Ultraviolet absorption spectrum (methanol): UV maxima 223 nm (6 41 482) and 260 nm (6-8 687).

Potentiometric titration (66% aqueous dimethylformamide) shows four titratable groups with pKa values of about 5.2, 6.7, 8.5, and 11.1 (initial pH 6.12).

A particularly useful cyclic peptide of formula 1 'is a compound wherein R 2 is tert-butyloxycarbonyl. This compound is hereinafter referred to as the "t-BOC core" for convenience. The A-21978C-tBOC core has the following properties: 30 Form: white amorphous solid that fluoresces in shortwave UV

Empirical formula: C6 7 H, 3 Nx 7 02 7 Molecular weight: 1565

Solubility: water soluble 35 Infrared Absorption Spectrum (KBr): shown in Figure 2 of the accompanying drawings; absorption maxima are observed at the following frequencies (cm * 1): 3345 (wide), 3065 (weak), 2975 (weak), 2936 (weak), 1710 (shoulder), 1660 (strong), 1530 (force-5 kas), 1452 ( weak), 1395 (medium), 1368 (weak), 1341 (weak), 1250 (medium), 1228 (medium), 1166 (medium to weak), and 1063 (weak).
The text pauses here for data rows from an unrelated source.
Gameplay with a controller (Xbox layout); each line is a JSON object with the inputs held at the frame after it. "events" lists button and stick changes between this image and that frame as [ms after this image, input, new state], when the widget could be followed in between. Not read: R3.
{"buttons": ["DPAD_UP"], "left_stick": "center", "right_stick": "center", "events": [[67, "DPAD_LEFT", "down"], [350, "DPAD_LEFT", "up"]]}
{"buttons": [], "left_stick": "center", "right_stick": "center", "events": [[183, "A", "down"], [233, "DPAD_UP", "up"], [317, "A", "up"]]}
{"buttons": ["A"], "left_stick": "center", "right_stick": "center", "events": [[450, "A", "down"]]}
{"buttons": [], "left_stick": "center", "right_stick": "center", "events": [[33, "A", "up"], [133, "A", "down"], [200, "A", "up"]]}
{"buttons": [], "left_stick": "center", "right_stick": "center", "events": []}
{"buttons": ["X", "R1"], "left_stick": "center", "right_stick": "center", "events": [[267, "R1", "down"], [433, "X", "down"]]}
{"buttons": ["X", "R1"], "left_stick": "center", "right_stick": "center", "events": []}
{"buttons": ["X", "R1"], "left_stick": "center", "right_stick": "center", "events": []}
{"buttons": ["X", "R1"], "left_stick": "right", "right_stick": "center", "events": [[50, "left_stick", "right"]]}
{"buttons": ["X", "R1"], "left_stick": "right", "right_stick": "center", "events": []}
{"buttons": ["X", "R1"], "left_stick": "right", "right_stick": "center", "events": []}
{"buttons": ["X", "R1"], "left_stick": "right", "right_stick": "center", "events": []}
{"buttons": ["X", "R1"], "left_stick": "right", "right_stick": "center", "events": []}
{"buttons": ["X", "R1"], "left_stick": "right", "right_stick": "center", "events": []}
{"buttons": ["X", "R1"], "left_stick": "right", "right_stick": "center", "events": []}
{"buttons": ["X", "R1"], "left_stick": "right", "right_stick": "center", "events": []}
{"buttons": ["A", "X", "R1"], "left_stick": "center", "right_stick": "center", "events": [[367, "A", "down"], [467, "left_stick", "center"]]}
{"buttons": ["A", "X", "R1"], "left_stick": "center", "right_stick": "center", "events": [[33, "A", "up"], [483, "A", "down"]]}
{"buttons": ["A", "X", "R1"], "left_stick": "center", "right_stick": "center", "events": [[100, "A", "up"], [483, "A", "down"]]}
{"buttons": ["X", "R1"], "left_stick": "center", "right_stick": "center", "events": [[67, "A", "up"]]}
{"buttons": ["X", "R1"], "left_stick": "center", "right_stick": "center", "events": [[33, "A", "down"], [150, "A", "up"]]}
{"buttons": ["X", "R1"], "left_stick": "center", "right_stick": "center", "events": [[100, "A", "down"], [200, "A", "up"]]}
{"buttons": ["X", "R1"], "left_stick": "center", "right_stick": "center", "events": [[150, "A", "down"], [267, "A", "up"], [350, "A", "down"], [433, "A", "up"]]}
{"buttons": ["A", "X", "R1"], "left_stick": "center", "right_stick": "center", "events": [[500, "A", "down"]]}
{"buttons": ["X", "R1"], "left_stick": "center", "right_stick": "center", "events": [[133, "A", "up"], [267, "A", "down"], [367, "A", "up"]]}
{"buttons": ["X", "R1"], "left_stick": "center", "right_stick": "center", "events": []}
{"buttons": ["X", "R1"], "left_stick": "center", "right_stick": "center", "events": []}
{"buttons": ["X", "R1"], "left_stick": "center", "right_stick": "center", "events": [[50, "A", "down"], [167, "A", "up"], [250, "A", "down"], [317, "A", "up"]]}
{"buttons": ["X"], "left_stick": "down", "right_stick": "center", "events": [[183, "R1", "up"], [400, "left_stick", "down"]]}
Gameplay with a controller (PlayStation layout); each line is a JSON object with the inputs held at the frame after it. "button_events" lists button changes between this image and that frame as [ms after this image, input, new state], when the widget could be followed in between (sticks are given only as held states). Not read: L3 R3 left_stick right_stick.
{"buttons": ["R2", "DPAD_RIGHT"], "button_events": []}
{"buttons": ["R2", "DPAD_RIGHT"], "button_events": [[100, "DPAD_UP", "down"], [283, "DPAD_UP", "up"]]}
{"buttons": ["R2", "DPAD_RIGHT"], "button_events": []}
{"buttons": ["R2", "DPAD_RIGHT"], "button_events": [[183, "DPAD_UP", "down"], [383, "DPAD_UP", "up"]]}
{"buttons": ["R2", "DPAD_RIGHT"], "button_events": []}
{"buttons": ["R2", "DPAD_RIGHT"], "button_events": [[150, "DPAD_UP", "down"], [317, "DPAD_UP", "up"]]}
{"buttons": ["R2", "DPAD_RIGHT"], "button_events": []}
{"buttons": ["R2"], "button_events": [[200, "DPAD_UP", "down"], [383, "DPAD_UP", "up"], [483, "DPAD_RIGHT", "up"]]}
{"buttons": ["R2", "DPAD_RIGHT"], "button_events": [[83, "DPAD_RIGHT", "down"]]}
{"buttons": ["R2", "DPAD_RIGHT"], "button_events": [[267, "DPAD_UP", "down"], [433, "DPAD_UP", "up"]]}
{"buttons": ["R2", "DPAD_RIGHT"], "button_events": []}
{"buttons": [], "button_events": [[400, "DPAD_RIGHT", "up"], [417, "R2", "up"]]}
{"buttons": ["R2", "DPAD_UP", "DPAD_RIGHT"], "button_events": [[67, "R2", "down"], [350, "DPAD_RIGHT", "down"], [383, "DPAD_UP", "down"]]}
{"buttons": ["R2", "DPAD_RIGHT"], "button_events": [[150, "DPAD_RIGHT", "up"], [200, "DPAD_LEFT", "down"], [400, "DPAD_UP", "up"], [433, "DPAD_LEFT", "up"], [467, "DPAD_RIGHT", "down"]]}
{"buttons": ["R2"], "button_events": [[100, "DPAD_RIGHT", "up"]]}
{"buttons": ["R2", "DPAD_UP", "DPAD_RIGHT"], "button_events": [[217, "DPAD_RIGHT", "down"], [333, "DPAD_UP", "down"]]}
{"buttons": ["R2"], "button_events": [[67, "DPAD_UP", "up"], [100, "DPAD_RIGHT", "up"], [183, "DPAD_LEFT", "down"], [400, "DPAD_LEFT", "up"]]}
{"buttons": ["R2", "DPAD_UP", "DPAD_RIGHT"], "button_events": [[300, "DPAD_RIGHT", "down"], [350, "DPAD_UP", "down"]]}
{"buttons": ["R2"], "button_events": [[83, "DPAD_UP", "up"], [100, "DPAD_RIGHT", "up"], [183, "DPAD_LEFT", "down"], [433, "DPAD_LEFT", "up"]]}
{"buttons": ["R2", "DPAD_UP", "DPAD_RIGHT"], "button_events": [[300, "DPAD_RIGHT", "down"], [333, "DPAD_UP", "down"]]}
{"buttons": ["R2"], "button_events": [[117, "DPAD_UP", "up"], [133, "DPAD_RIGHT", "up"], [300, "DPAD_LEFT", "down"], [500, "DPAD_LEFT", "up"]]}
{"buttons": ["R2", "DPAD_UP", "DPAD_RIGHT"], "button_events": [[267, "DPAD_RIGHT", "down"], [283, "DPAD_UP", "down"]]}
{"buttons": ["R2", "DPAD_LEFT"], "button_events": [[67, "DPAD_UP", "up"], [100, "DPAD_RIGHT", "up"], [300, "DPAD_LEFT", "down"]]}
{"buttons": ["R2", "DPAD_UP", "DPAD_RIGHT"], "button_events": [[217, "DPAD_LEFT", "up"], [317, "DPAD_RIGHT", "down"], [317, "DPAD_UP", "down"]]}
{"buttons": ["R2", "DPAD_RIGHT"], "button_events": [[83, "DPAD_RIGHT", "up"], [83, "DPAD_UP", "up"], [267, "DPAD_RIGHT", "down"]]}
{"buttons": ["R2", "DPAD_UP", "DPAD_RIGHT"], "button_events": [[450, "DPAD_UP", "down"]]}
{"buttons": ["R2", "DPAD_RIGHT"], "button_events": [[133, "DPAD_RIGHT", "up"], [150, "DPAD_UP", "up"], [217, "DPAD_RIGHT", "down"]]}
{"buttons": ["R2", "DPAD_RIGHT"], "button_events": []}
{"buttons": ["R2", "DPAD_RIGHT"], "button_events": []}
Ultraviolet absorption spectrum (90% ethanol): UV maxima 220 nm (42,000) and 260 nm (10,600) 10 High performance liquid chromatography: residence time = 6 min 4.6 x 300 mm silica gel-Cj8 column using H 2 O / CH 3 CN / CH 3 OH (80: 15: 5) containing 0.2% NH 4 OAc at a flow rate of 2 ml / min and a UV detector as solvent.

Blocked A-21978C factors of this invention include compounds of formula 1 wherein R 2 is an amino protecting group and R is 8-methyldecanoyl, 10-methylundecanoyl, 10-methyldodecanoyl, C30 specific for C-factor C-30978C. alkanoyl group or one of the C32 alkanoyl groups characteristic of factors C4 and C5 of A-21978C.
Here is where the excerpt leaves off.